S&H Concert review

PROM 14: Stuart MacRae Premiere, RAH, 31 July 2001 (MB)


In the past Stuart MacRae's works have examined tension and conflict, and the exploration of the human condition, as principle themes. In Sinfonia, for example, there is an uneasy relationship between lyricism and violence and in his Piano Sonata there is a potent conflict in harmony. His new Violin Concerto, written for and premiered by Tamsin Little and performed by the BBC Scottish Symphony Orchestra under Martyn Brabbins, is quite the opposite of these - at least in temperament. This is very much an anti-concerto (and not just in its subversion of the form).

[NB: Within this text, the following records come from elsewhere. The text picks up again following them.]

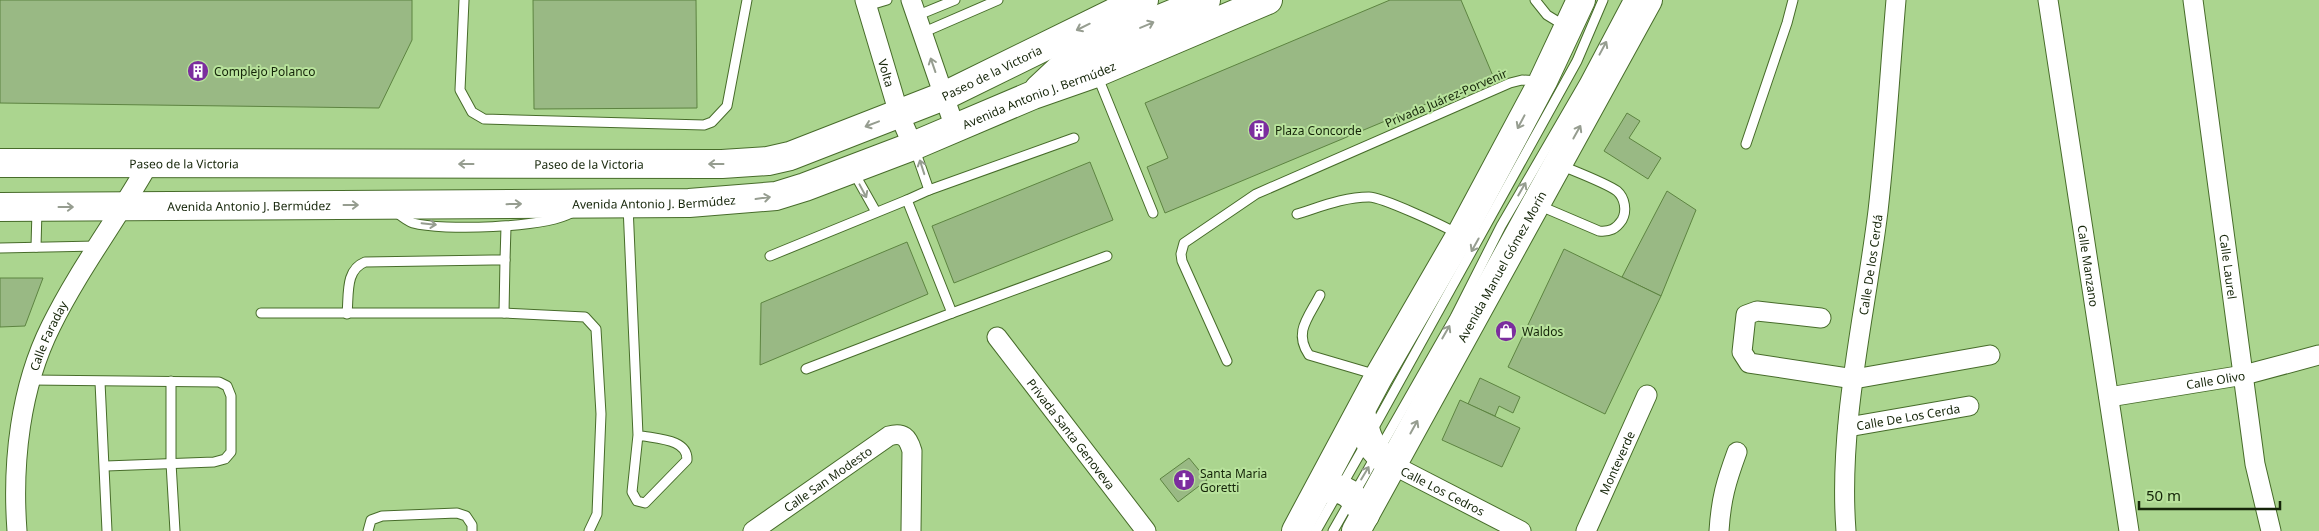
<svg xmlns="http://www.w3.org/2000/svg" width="2319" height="531" viewBox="0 0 2319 531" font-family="'Noto Sans',sans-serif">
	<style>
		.building { fill: #99b984; stroke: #5d8441 }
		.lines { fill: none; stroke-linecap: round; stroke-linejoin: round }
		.service-casing { stroke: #476c2a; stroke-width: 11 }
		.minor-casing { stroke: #476c2a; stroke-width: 21 }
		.primary-casing { stroke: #476c2a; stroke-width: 30 }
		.service { stroke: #fff; stroke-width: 9 }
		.minor { stroke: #fff; stroke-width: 19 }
		.primary { stroke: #fff; stroke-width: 28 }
		.oneway { stroke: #969d90 }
		.labels { text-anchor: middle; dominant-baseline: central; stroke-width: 4; stroke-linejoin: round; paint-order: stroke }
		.poi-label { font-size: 12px; fill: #152509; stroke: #b8e29c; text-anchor: start }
		.street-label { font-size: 12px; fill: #152509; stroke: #b8e29c }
	</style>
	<rect width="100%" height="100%" fill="#abd58f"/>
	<!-- building -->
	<g class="building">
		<polygon points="0,0 412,0 412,40 379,108 0,103"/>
		<polygon points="533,0 696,0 697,108 534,109"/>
		<polygon points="1390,0 1461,0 1493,76 1165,213 1147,167 1168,158 1145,103"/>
		<polygon points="1627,113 1640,121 1629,138 1661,158 1648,179 1604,151"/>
		<polygon points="1090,162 1113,220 954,283 932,226"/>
		<polygon points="1667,191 1696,210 1661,296 1622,277"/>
		<polygon points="907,242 928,294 760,365 761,303"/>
		<polygon points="1564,249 1661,296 1605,414 1508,367"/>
		<polygon points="0,278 43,278 25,326 0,327"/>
		<polygon points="1480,378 1520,397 1513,413 1499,406 1495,416 1468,404"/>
		<polygon points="1460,400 1520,428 1502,467 1442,440"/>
		<polygon points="1189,458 1207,480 1178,502 1160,479"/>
	</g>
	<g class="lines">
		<!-- service casing -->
		<g class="service-casing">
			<g id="service">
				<polyline points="464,0 460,90 472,112 484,119 704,125 712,122 727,106 747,0"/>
				<polyline points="1535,0 1547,15 1565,26"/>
				<polyline points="867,6 887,0"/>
				<polyline points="916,16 955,0"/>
				<polyline points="922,33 998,0"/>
				<polyline points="1097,75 1153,213"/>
				<polyline points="1746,144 1787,23 1793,0"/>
				<polyline points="914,147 929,190"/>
				<polyline points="854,173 876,212"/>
				<polyline points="907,200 929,190 1074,138"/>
				<path d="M1538,205L1599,231C1610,232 1616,229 1622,220C1627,211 1625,198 1617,191C1606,183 1574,171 1560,165"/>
				<path d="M628,206L638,435L632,492L637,501L645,503L687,460C688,438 654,439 638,435"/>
				<path d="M396,212C401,216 407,221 413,223C442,231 544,228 571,213"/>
				<path d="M1297,214C1320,207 1344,197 1369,197C1382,197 1444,226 1458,234"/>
				<polyline points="36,247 37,210"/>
				<polyline points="0,248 97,246"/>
				<polyline points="770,256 907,200 952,313 806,369"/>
				<polyline points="505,260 506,227"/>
				<path d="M1320,295C1309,317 1293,332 1309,355L1377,375"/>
				<polyline points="261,313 504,313 585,317 596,329 601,414 597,514 589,531"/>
				<polyline points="952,313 1107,256"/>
				<path d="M347,314C349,294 345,270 365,262L492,260H505L504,313"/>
				<polyline points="1227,361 1182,261 1181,254 1184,243 1256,194 1510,83 1522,80 1540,81"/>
				<polyline points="31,380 219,382 227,386 231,396 231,452 225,459 214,462 106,466"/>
				<polyline points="171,381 171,463 175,531"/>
				<polyline points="100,382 107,531"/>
				<polyline points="1372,431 1577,61 1603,0"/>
				<polyline points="368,531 371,520 382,516 457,513 466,516 472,525 472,531"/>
				<polyline points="1316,531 1366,443"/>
				<polyline points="1333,531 1455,317 1501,226 1584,83 1628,0"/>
			</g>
		</g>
		<!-- minor casing -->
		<g class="minor-casing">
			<g id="minor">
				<path id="s1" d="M865,0L899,114L913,146"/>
				<polyline points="911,0 955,128"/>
				<path id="s2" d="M2048,0L2129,531"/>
				<path id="s3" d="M2193,0L2255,464L2271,531"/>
				<polyline points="1821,318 1757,311 1746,315 1742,352 1749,363 1854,379 1990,355"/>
				<path id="s4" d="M997,337L1146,531"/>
				<path id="s5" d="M2109,397L2244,375L2319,355"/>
				<path id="s6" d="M1848,427L1969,406"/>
				<path id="s7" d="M1393,465L1521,531"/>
				<path id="s8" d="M17,531C12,463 20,388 51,326C79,269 118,218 149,163"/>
				<path id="s9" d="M753,531L889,436C903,432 908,437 912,451L911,531"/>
				<path id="s10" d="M1586,531L1647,395"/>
				<path d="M1719,531C1721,499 1726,482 1737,452"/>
				<path id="s11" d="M1846,531C1838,424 1865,317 1878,211C1886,141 1890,70 1896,0"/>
			</g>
		</g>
		<!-- primary casing -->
		<g class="primary-casing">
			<g id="primary">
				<polyline points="1039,89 1071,59 1087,49 1206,0"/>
				<path id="s12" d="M0,163L722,164L768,161L790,156L944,96L1113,13L1144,0"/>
				<path id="s13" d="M0,207L689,203L776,196L805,187L913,146L1033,95L1096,73L1268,0"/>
				<path d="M1361,411C1366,438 1370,450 1393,465"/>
				<path d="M1321,489C1345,485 1354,495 1365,515"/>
				<polyline points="1296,531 1379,376 1460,236 1543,81 1581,0"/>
				<path id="s14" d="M1356,531L1648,0"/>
			</g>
		</g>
		<!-- service -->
		<use href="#service" class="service"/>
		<!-- minor -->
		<use href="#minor" class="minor"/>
		<!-- primary -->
		<use href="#primary" class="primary"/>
	</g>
	<!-- one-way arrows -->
	<defs><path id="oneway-shaft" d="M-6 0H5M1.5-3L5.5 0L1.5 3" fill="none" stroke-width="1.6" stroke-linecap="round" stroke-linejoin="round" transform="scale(1.25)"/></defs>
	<g class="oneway">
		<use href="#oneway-shaft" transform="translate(1147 25) rotate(-23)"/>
		<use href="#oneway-shaft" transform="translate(1083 27) rotate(154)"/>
		<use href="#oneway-shaft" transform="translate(1603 48) rotate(-62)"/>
		<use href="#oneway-shaft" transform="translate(933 65) rotate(-109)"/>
		<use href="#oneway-shaft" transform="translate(1521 122) rotate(118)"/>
		<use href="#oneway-shaft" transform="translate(872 124) rotate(159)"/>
		<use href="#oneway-shaft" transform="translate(1577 132) rotate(-61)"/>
		<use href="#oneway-shaft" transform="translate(466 164) rotate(-180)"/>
		<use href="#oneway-shaft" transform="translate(716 164) rotate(180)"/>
		<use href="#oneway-shaft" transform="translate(922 167) rotate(-108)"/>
		<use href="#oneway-shaft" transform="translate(1522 189) rotate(-60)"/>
		<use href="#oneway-shaft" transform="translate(863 191) rotate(62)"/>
		<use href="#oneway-shaft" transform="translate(763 198) rotate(-8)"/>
		<use href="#oneway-shaft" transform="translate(514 204) rotate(-1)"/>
		<use href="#oneway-shaft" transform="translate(351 205)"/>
		<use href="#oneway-shaft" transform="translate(66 207)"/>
		<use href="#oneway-shaft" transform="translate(429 224) rotate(6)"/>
		<use href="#oneway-shaft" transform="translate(1475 245) rotate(119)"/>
		<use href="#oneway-shaft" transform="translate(1446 332) rotate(-60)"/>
		<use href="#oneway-shaft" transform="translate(1414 427) rotate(-61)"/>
		<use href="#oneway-shaft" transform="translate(1365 473) rotate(-59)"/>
	</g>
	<!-- icons -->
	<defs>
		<g id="building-disc" transform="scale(1.125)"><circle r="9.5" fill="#7b2d9e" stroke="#b8e29c"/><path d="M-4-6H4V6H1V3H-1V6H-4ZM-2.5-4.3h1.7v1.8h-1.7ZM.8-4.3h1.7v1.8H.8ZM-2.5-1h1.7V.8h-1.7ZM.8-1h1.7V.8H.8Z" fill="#fff"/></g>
		<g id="shop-disc" transform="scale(1.125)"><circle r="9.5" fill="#7b2d9e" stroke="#b8e29c"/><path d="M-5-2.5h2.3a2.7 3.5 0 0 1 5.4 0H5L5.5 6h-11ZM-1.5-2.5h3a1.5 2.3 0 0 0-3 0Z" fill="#fff"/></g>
		<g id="church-disc" transform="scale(1.125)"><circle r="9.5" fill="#7b2d9e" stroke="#b8e29c"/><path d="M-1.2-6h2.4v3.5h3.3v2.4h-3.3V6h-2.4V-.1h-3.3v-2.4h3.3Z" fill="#fff"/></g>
	</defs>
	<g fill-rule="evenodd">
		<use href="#building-disc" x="198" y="71"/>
		<use href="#building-disc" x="1259" y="130"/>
		<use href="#shop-disc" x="1506" y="331"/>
		<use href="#church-disc" x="1184" y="480"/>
	</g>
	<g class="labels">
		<!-- poi labels -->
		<g class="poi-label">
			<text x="214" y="71">Complejo Polanco</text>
			<text x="1275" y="130">Plaza Concorde</text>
			<text x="1522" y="331">Waldos</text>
			<text x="1200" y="473">Santa Maria<tspan x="1200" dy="14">Goretti</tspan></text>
		</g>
		<!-- street labels -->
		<g class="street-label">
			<text stroke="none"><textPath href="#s12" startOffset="1009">Paseo de la Victoria</textPath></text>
			<text stroke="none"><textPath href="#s1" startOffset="76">Volta</textPath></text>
			<text stroke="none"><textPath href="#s13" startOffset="1058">Avenida Antonio J. Bermúdez</textPath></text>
			<text transform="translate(1446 98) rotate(-23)">Privada Juárez-Porvenir</text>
			<text stroke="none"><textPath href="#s12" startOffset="184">Paseo de la Victoria</textPath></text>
			<text stroke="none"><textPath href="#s12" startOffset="589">Paseo de la Victoria</textPath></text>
			<text stroke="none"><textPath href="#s13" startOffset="654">Avenida Antonio J. Bermúdez</textPath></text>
			<text stroke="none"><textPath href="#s13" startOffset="249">Avenida Antonio J. Bermúdez</textPath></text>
			<text stroke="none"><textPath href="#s2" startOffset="269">Calle Manzano</textPath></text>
			<text stroke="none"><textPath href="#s14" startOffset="302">Avenida Manuel Gómez Morín</textPath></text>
			<text stroke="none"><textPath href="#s11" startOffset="268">Calle De los Cerdá</textPath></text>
			<text stroke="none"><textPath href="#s3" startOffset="269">Calle Laurel</textPath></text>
			<text stroke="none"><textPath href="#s8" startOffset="200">Calle Faraday</textPath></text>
			<text stroke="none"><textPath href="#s5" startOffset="108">Calle Olivo</textPath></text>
			<text stroke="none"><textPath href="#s6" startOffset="61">Calle De Los Cerda</textPath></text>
			<text stroke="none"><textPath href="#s4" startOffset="122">Privada Santa Genoveva</textPath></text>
			<text stroke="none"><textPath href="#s10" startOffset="75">Monteverde</textPath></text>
			<text stroke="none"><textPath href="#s9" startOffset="91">Calle San Modesto</textPath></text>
			<text stroke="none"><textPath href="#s7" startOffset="56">Calle Los Cedros</textPath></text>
		</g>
	</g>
	<!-- scale -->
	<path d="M2139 501v8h141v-8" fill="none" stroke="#152509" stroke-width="2.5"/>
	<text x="2146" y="501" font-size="15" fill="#152509" stroke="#b8e29c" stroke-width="4" paint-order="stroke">50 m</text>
</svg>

In part it seems more like a percussion concerto with obligatto solo violin. The very opening bar is for snare drum and thereafter MacRae uses an assortment of wooden blocks, suspended cymbals, bongos, sandpaper blocks and Hi-hat to alternate and interact with the solo violin line. For much of the opening of the first movement there is an almost minimalist used of notation - same note quintuplets, always of equal time value, for example - and a sparseness to the sound world. Not until the Scorrevole does the pitch explode and the movement take on a dramatic character of its own - although even here it is often difficult to see the violin as anything other than a part player. Where a flute plays mf the solo violin is often moving towards mp - although this is not exclusively the case and there are frequent single high notes of f for the solo violin which branch out occasionally into a lone voice - rather like a soliloquy. The effect of this orchestration is more to create the effect of dialogue, in fact, than it is to suggest the solo violin is fighting against the orchestra. It is invariably the antithesis of what we expect a concerto to be.

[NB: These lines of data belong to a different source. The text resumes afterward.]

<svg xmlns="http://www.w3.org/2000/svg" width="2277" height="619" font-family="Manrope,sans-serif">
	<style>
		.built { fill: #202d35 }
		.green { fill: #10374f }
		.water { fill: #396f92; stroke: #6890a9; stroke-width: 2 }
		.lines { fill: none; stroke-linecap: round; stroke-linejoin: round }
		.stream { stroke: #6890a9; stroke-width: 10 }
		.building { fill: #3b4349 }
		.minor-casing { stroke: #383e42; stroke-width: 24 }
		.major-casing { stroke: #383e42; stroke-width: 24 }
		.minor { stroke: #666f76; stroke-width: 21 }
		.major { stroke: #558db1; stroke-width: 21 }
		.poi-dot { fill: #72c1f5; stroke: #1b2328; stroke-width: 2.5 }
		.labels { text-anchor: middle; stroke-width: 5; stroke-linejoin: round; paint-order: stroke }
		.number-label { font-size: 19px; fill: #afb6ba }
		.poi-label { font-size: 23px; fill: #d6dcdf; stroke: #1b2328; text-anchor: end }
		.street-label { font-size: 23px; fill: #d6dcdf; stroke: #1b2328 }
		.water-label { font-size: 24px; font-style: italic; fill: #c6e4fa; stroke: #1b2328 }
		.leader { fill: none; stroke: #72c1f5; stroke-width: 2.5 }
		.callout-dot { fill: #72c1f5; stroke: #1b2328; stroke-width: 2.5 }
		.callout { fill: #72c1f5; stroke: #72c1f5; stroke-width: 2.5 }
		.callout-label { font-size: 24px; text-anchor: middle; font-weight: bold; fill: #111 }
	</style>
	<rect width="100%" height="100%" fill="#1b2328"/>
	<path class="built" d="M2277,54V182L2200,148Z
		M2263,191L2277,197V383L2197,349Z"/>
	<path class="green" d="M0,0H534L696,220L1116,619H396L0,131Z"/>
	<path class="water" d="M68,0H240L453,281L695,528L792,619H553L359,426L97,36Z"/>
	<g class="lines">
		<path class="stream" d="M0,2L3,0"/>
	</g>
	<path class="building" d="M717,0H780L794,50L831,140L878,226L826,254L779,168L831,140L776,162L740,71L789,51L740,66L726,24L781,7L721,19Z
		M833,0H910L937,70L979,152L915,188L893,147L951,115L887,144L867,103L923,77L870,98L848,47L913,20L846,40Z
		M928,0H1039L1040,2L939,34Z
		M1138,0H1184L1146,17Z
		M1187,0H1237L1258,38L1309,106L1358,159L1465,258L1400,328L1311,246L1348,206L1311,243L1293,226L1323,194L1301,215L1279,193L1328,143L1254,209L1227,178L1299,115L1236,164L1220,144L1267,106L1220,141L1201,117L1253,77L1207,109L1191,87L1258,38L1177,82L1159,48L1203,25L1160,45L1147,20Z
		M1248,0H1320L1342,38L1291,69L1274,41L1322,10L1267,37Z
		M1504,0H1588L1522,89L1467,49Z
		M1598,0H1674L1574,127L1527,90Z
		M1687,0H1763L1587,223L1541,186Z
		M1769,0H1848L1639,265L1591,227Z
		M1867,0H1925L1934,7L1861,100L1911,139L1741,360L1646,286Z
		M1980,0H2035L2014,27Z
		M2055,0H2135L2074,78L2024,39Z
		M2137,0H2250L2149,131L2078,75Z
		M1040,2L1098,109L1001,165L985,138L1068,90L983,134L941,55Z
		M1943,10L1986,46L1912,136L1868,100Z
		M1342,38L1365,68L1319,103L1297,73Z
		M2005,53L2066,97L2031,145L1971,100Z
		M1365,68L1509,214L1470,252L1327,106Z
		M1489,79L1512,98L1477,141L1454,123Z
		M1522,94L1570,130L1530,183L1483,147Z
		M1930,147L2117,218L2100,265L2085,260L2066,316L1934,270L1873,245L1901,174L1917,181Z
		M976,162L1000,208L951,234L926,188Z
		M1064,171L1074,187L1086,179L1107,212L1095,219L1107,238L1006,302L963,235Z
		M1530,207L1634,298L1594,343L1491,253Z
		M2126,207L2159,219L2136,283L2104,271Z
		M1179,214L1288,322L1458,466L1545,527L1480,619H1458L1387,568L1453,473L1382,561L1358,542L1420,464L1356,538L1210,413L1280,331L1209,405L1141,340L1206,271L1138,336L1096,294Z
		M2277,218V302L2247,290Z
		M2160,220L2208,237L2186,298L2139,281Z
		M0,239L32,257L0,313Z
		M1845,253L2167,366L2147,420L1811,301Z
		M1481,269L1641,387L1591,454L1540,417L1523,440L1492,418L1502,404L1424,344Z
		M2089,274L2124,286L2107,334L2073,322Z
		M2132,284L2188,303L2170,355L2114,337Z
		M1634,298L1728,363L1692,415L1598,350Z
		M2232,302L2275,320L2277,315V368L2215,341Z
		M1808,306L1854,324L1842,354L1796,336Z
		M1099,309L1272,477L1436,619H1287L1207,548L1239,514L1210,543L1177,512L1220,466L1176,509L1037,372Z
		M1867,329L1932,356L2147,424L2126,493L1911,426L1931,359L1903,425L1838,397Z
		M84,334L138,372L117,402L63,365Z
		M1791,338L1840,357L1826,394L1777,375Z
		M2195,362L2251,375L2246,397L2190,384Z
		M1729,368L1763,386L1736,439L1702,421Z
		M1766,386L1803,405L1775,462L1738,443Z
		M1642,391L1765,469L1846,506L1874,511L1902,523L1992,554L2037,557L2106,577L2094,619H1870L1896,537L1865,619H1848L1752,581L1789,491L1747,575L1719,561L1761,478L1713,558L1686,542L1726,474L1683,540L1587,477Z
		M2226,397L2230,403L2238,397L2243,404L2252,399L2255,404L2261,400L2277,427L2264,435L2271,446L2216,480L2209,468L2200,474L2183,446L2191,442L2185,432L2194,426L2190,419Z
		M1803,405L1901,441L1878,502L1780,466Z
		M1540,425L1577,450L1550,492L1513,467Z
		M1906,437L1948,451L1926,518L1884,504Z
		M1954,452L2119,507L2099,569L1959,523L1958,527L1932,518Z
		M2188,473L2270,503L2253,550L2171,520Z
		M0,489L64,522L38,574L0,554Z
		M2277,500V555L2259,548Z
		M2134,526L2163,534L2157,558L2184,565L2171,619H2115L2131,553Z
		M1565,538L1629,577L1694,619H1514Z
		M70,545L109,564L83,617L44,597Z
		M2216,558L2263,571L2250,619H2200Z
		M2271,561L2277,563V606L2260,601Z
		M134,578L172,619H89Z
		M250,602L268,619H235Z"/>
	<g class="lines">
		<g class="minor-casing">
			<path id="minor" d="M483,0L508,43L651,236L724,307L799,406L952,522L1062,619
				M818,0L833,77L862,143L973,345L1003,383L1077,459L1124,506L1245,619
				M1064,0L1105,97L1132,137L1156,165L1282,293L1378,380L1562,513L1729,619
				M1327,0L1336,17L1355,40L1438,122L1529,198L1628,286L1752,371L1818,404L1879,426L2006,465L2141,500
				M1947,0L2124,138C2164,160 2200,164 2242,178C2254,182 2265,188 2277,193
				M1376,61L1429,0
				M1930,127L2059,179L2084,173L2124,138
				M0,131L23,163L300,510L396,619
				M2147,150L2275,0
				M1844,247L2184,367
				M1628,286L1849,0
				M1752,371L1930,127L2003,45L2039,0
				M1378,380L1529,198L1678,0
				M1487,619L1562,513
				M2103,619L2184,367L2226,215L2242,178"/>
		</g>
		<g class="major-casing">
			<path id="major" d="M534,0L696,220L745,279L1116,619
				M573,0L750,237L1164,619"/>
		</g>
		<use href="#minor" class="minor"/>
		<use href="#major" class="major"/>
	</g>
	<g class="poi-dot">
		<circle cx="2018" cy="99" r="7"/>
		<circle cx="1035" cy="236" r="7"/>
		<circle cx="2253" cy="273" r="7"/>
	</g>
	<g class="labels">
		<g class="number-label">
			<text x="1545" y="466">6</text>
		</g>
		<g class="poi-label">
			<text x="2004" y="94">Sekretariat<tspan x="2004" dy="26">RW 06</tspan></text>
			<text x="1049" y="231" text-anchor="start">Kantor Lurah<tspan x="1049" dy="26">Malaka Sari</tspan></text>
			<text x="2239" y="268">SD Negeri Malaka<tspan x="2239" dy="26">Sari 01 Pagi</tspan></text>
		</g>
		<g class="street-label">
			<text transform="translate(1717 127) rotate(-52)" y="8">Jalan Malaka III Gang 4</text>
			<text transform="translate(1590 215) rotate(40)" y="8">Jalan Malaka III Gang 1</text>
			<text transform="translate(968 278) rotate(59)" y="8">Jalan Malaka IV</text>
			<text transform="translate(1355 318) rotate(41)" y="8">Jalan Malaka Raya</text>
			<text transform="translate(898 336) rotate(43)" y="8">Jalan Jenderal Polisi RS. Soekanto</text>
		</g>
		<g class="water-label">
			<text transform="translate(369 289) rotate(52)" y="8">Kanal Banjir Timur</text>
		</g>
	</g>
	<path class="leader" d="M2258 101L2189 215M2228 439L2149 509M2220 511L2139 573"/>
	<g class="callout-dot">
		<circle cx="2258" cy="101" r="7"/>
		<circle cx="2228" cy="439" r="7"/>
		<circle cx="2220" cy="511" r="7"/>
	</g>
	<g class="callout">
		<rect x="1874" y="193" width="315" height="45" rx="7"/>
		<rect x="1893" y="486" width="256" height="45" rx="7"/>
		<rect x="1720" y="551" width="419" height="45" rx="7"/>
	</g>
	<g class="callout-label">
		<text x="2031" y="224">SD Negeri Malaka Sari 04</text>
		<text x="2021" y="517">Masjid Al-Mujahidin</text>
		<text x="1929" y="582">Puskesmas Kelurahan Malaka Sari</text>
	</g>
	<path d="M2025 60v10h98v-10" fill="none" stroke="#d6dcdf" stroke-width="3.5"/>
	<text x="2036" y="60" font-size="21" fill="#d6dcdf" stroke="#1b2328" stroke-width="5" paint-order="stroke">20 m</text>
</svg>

The second movement is marked Largo e mesto and is in part a homage to Xenakis who died earlier this year. Its colouring is darker and more autumnal than the first movement (the snare drum is here transposed to a bass drum and both woodwind and brass have a melancholic edge to their writing). The violin writing is more reflective - slow glissandi, vibrato and longer measures all adding to a sense of mystery and elegy enhanced by the effective elision of these notes into a glowing otherworldiness. The Molte pesante section breaks the mood startlingly - a fff orchestral passage that sublimates the lyricism of the violin part. It presages the third movement - a swirling, tempestuous scherzo (marked Animoso) that focuses on the orchestra (the solo violin only really having a role in the 'dance' elements of the movement). The fourth movement is the heart and soul of the work - and sees the solo violin unfettered by the percussiveness that has thwarted its benign lyricism up to now. Starting with an almost inaudible ppp phrase on contrabassoon the writing for the violin is contemplative - moving been diminuendos and crescendos (and at times sounding like an extended accompanied cadenza) the figurative writing is darker and more intense than before (a Mahlerian harp phrase impressing this image on the mind). At figure E an inspired piccolo and violin duet against sustained string semibreves begins another accompanied cadenza for the solo violin - this time soaring angelically above the p pulse of combined strings. Here, Tamsin Little's playing took on a dynamic range not really heard before - the separate markings for the note groups of appassionato and giocoso and the shift, often between single notes, from mp to p then to f was sublimely articulated. The movement ends on a cadenza for violin, accompanied only by a two bar marcato flute, oboe and clarinet theme, as it moves towards its restive conclusion.

This concerto certainly contains memorable ideas -although I am not convinced the Albert Hall is the ideal acoustic for it. Much of the ppp writing was totally inaudible lost in the vastness of the space like a whisper during a storm - at times I had to look up from the score to see if the strings really were playing. Having said that, the space allowed the violin to frequently spin a subtle line here and there like a faint echo - and rarely, if ever, did Tamsin Little's tone sound pressured in even her quietest passages. The score is masterfully written in the sense that there is no congestion - individual instrumentation is always identifiable. The problem for many will be that the score doesn't sound like a concerto -but Tamsin Little played with conviction and beautifully accompanied by the BBC SSO.

The rest of the concert was standard fare - a brisk and beautifully sounding performance of Berlioz' overture to 'Le corsaire' and a luminous account of Britten's Les illuminations beautifully sung by Inger Dam-Jensen (Parade was simply fabulous, the voice floating through the vast auditorium like high clouds). The BBC SSO strings were embellished with a sonority which darkened like a fading candle flame. Strauss' Also Sprach Zarathustra was a huge disappointment - strings seemed overwhelmed and became suddenly under-nourished, brass, which started well, quickly became fragile in intonation but most damaging of all was Martyn Brabbin's dangerously slow tempi which proved catastrophic. Balances were poorly developed (the RAH organ was more intrusive than I have ever heard in this work) and ensemble was often loose (surprising given the solid playing earlier in the evening). It was a profoundly boring experience.